The assignment is to position the numbers 1 to 12 in such a way that the sum of all lines of four balls is 26 and the sum of all the 6 points of the star is 26 as well.
This comes down to:
(A+C+F+H==26)
(A+D+G+K==26)
(B+C+D+E==26)
(B+F+I+L==26)
(E+G+J+L==26)
(H+I+J+K==26)
(A+B+E+H+K+L==26)
So I started programming a program that would loop through all options brute forcing a solution. The loop is working, however, it now shows solutions where one number is used more than once, which is not allowed. How can I make it in the code that it also checks whether all variables are different or not?
if ((A!= B != C != D != E != F != G != H != I != J != K != L)
I tried the above, but it doesn't work, because it says:
incomparable types: boolean and int.
How can I make a check within 1 or a small statement for whether or not all the numbers are different?
(instead of making a nested 12*12 statement which checks every variable combination)
This is my code so far:
public class code {
public static void main(String[] args){
for(int A = 1; A < 13; A++){
for(int B = 1; B < 13; B++){
for(int C = 1; C < 13; C++){
for(int D = 1; D < 13; D++){
for(int E = 1; E < 13; E++){
for(int F = 1; F < 13; F++){
for(int G = 1; G < 13; G++){
for(int H = 1; H < 13; H++){
for(int I = 1; I < 13; I++){
for(int J = 1; J < 13; J++){
for(int K = 1; K < 13; K++){
for(int L = 1; L < 13; L++){
if ((A+C+F+H==26) && (A+D+G+K==26) && (B+C+D+E==26) && (B+F+I+L==26) && (E+G+J+L==26) && (H+I+J+K==26) && (A+B+E+H+K+L==26)){
if ((A= C != D != E != F != G != H != I != J != K != L)){
System.out.println("A: " + A);
System.out.println("B: " + B);
System.out.println("C: " + C);
System.out.println("D: " + D);
System.out.println("E: " + E);
System.out.println("F: " + F);
System.out.println("G: " + G);
System.out.println("H: " + H);
System.out.println("I: " + I);
System.out.println("J: " + J);
System.out.println("K: " + K);
System.out.println("L: " + L);
}
}
}
}
}
}
}
}
}
}
}
}
}
}
}
}
If I get it correctly, you want to check if all A to L are unique. So just put them in a set and find the size of the set:
if ((new HashSet<Integer>(
Arrays.asList(A, B, C, D, E, F, G, H, I, J, K, L)))
.size() == 12) {
//do your stuff
}
I strongly advise using recursion instead, which would vastly simplify the code. Do something like this:
function generate(set used, array list):
if list.size() == 12:
if list matches criteria:
yield list as solution
else:
for next = 1; next < 13; next++:
if next not in used:
used.add(next)
generate(used, list + next)
used.remove(next)
However, to answer you question directly: You can throw all the values into a set and check that it's size is equal to the number of items you threw in. This works because a set will count duplicates as one.

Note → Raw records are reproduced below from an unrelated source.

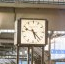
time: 5:22
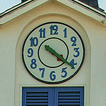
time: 4:21
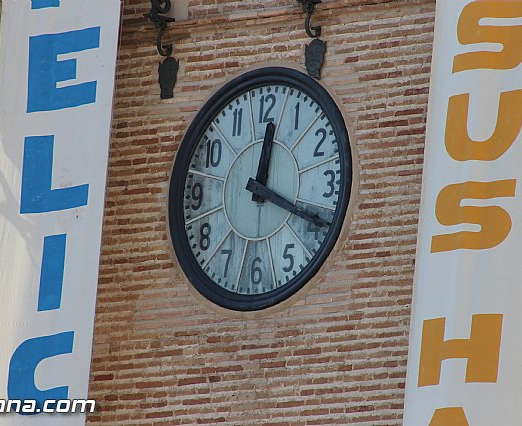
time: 12:19
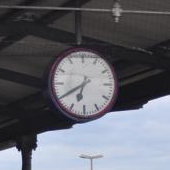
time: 6:39
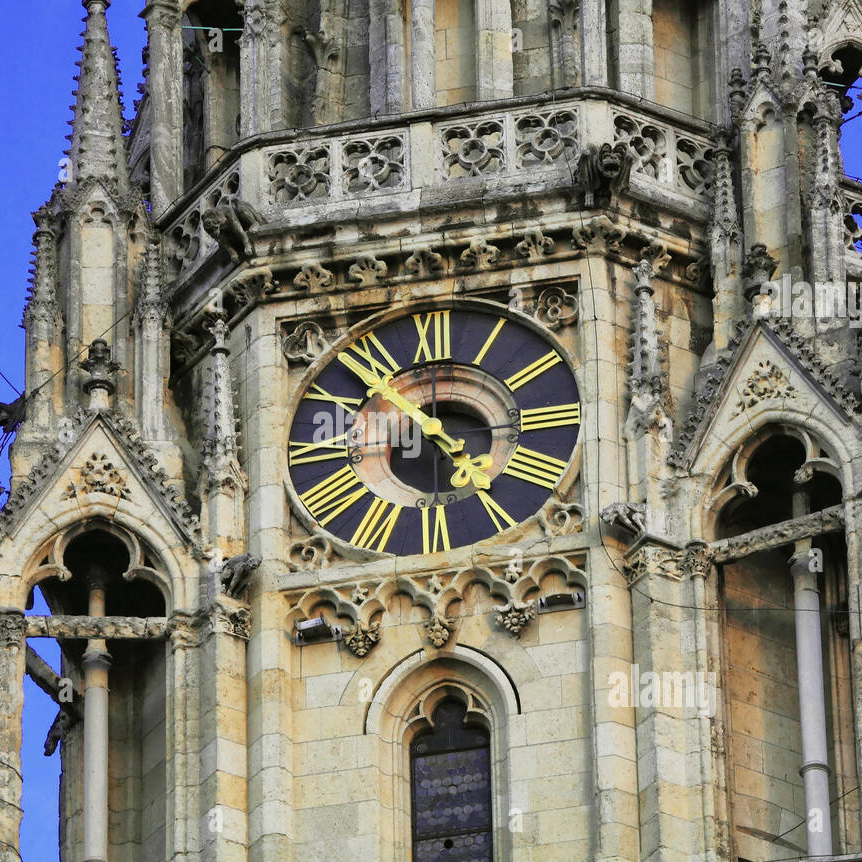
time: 4:52
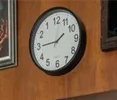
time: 1:45
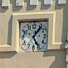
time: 5:06
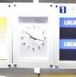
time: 10:17
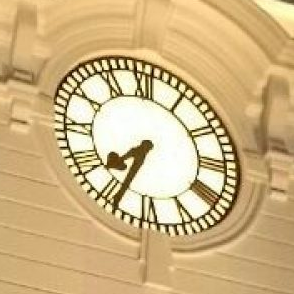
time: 7:34
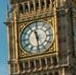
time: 11:28
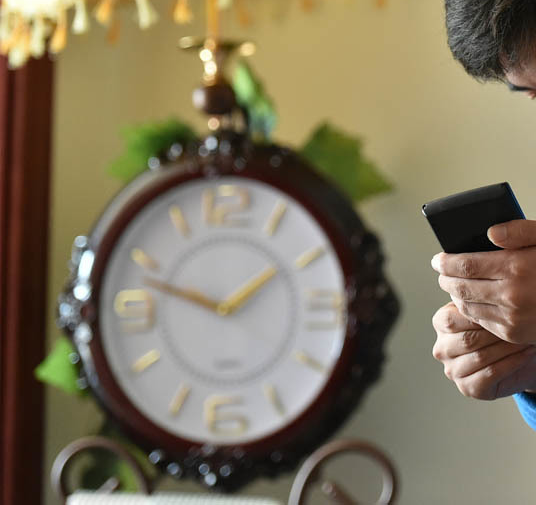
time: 1:47
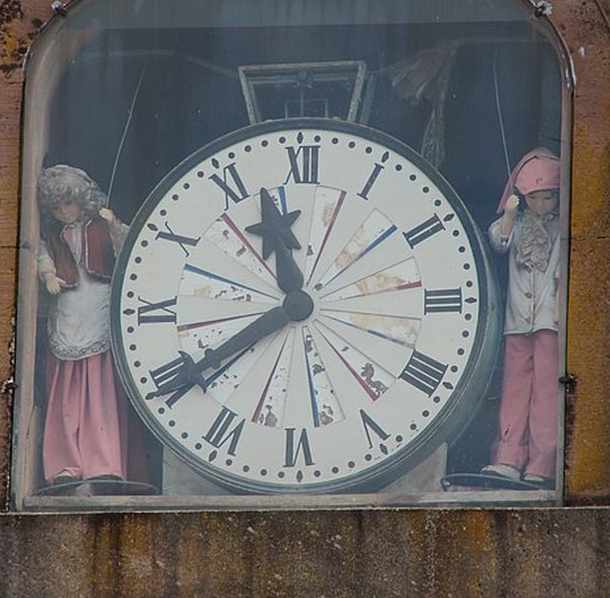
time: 11:39
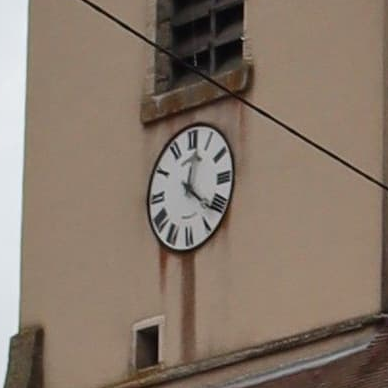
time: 12:21
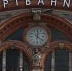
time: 12:21
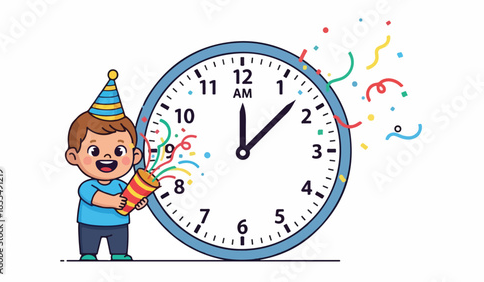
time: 12:07
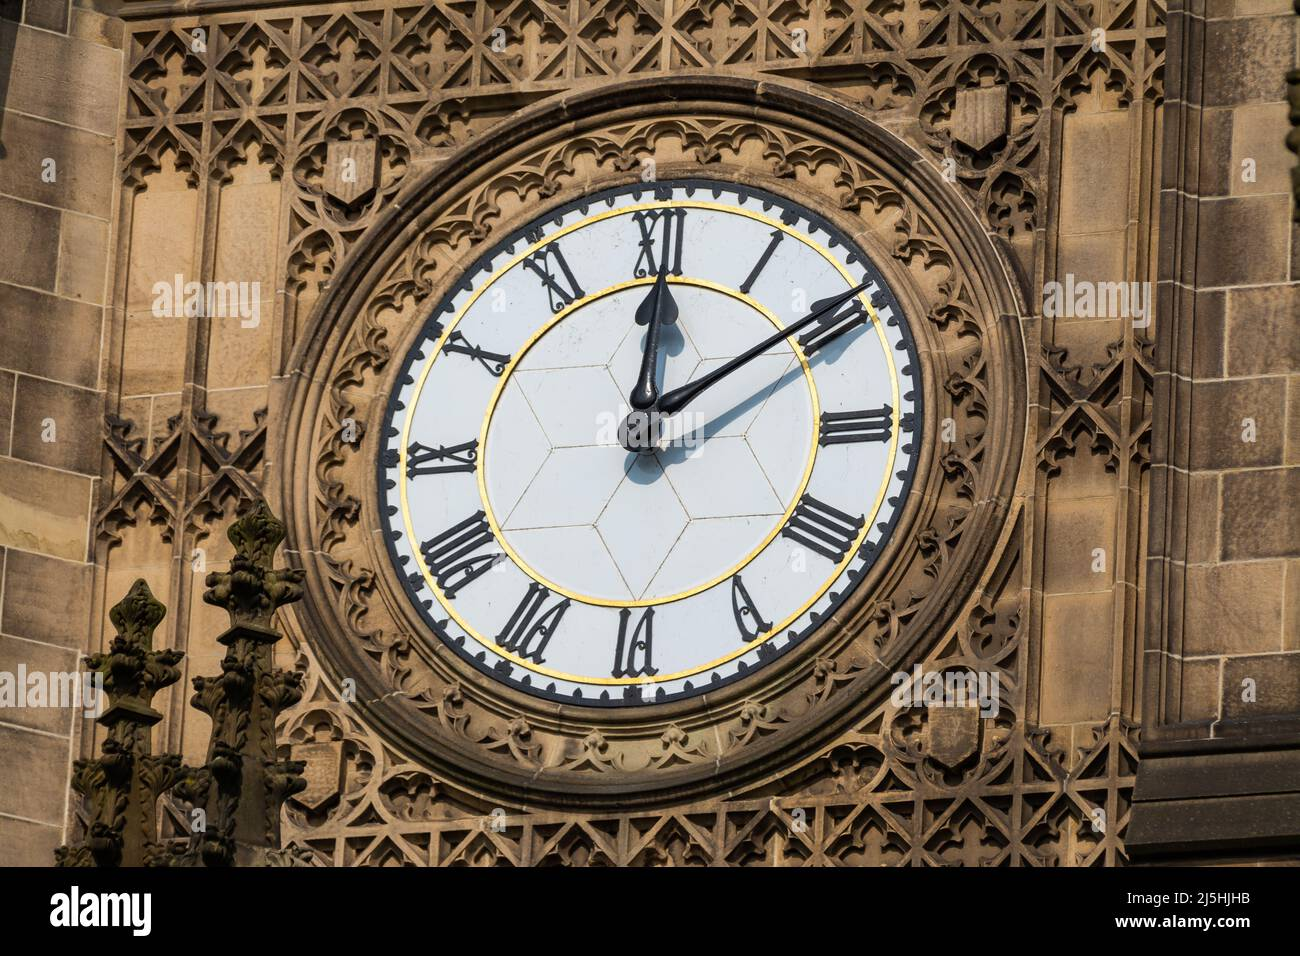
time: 12:09
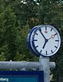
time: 6:53
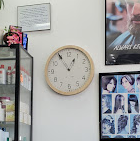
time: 12:54
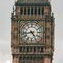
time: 4:42
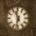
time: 11:32
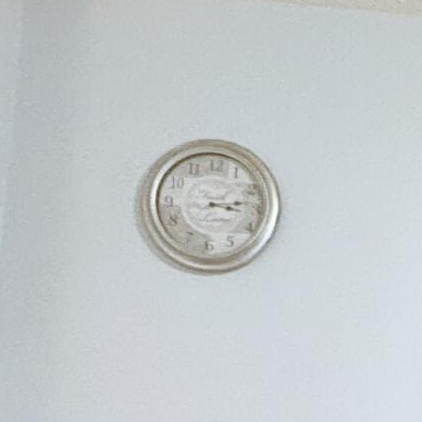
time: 3:12
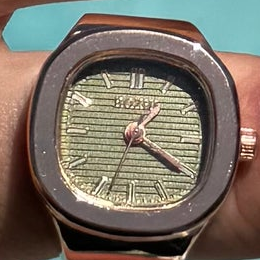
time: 1:20
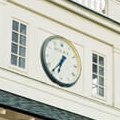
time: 6:36
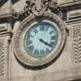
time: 4:21
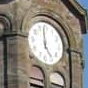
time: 4:59
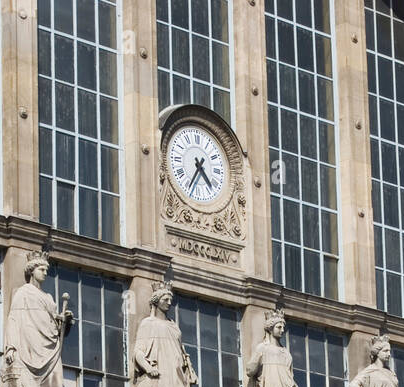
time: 4:34
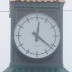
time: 12:21
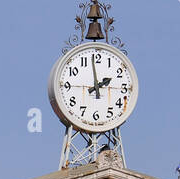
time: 1:58
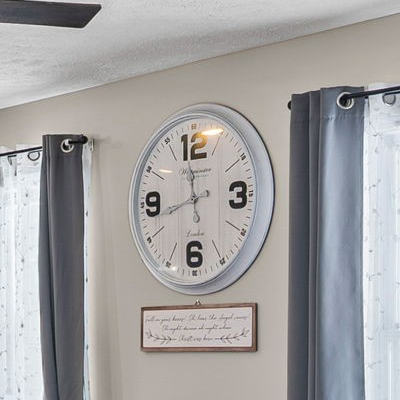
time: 11:42
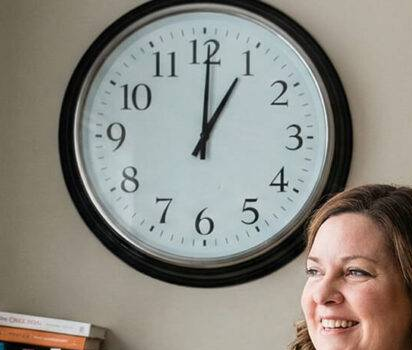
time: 1:00
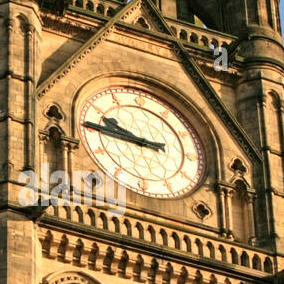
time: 9:45
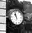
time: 10:57
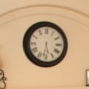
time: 5:31
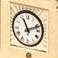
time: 11:11
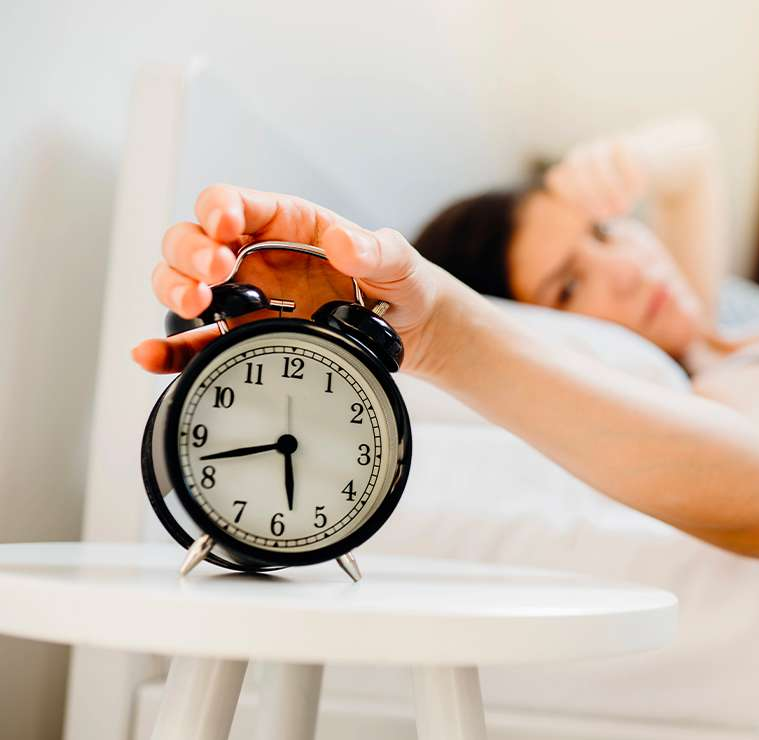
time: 5:42
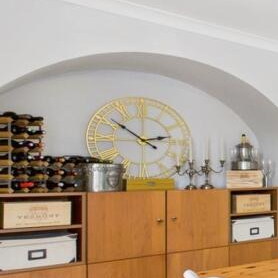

Before looking for a good solution for you, I would like to help with the error you get.
if ((A= C != D != E != F != G != H != I != J != K != L)){
This line does not makes much sense. The first thing the compiler will check is:
if (A=C)
You probably wanted to code if (A!=C), but let's consider what you really type. A=C is an attribution, so A will receive C value.
Then, the compiler will go on. After attributing C's value to A, it will check the comparison:
if (A=C != D)
This will compare A's value to D, which will result in a boolean -- let's say that the result is false.
The next comparison would be:
if (false != E)
At this point, there is a comparison between a boolean and an int, hence the error incomparable types: boolean and int..
Well, as you need to check wheter your numbers are unique, a nice solution would be the one proposed by #abhin4v.
Your nested loops will execute 12^12 = 8.91610045E12 IF-Statements, many of them invalid because of wrong combinations of numbers. You need permutations of 1,2,3,..,12 as candidates of your bruteforcing approach. The number of permutations of 12 Elements is 12!= 479 001 600, so the bruteforcing will be much faster I guess. With only generating valid permutations you don't need any check for valid combinations.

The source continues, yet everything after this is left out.